UE5 Heterogeneous Volume: Low-density Houdini VDB smoke becomes dotted / pixelated

I’m exporting a Houdini Pyro smoke sim as an OpenVDB sequence and importing it into UE5.6.

Workflow:

Houdini Pyro
→ OpenVDB sequence
→ UE5 Sparse Volume Texture
→ Heterogeneous Volume Actor

The issue happens in the thin, low-density smoke near the floor.

The thicker smoke looks mostly fine, but the fading transparent smoke tail becomes dotted / pixelated / blocky / flickery instead of smoothly fading out.

Below is the link to the video. I attached the link because it’s a new user.

There is also a secondary issue where character shadows become blocky on the smoke volume. But I can disable/fake the shadow if needed. The main issue I want to solve is the low-density smoke itself becoming dotted/pixelated.

With the help of AI, I tried several things to narrow down the cause:

Issue Blocking Requests ON
Streaming Mip Bias -1 / -2
Step Factor 0.5 / 0.25
Lighting Downsample Factor 0.1
Higher MRQ Temporal Samples
density 16-bit / 8-bit import
density-only import
Houdini Blast to keep only density
Houdini Volume Blur
Houdini Volume Wrangle to remove low-density values

In Houdini, I added a Volume Wrangle after the Pyro Solver to clean up the low-density smoke tail.

I tried a soft cutoff like this:

float cutoff = chf("cutoff");
float softness = chf("softness");

@density *= smooth(cutoff, cutoff + softness, @density);

I also tried a hard cutoff:

if (@density < 0.03)
{
    @density = 0;
}

Issue Blocking Requests ON helped the most.
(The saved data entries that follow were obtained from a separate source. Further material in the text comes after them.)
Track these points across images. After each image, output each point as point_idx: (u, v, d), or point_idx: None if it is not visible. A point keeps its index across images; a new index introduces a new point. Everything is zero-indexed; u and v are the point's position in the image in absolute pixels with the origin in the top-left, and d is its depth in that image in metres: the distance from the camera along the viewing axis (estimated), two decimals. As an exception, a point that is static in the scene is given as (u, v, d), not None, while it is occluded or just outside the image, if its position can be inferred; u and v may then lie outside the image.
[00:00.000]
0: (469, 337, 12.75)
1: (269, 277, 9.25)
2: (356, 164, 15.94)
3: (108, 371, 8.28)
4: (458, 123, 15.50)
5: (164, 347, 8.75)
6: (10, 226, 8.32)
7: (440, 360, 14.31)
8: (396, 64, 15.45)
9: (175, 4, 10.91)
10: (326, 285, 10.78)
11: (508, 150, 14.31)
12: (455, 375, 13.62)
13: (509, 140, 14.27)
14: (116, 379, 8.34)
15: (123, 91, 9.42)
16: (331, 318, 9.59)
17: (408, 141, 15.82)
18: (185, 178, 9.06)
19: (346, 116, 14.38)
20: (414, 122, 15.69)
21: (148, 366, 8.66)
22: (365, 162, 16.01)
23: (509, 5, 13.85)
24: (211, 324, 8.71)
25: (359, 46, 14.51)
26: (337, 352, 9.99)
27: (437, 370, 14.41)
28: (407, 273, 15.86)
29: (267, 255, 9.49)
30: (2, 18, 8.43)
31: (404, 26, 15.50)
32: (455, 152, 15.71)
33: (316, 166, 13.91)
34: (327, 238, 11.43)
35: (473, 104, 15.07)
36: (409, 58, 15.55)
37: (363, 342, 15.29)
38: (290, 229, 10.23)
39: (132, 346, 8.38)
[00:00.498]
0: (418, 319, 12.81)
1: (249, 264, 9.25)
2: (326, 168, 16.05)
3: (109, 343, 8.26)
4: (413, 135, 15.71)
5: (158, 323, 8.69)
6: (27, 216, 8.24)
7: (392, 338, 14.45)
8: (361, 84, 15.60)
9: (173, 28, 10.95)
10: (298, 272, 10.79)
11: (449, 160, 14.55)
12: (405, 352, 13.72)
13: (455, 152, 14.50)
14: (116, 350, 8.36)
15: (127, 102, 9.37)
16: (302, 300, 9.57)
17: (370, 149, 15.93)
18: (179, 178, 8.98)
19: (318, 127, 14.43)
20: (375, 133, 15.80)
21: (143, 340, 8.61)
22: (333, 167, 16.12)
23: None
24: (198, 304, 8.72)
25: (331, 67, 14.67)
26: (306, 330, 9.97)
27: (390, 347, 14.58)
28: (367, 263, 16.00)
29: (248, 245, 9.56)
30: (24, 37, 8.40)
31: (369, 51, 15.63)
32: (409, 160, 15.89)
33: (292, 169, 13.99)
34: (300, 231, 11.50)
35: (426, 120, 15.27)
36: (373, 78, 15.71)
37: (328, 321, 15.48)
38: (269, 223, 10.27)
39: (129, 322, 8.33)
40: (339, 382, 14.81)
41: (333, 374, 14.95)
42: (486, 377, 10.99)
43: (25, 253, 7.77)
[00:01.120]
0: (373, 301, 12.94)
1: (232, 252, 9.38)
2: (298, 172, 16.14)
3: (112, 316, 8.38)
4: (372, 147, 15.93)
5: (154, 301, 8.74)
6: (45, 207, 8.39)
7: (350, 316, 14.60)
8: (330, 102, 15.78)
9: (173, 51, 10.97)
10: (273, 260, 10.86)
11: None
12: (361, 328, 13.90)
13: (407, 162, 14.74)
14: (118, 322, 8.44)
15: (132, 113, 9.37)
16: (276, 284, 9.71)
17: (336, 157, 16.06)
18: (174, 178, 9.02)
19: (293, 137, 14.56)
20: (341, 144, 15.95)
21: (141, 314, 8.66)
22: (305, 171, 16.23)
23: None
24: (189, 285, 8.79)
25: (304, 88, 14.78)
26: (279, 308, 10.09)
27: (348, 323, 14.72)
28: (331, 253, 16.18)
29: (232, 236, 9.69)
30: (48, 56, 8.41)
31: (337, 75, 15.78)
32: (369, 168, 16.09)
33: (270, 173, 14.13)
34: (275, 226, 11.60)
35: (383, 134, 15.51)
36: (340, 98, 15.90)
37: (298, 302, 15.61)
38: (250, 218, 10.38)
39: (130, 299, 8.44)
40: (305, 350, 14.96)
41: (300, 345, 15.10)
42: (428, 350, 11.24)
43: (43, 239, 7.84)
It made the artifacts smaller, but they are still visible.

The original Houdini voxel size is 0.02.

I tried 0.01, but UE crashed / ran out of memory during import.

Has anyone solved this kind of low-density VDB smoke tail artifact in UE5 Heterogeneous Volumes / Sparse Volume Textures?

Any advice on Houdini export settings, UE import settings, material setup, or actor settings would be appreciated.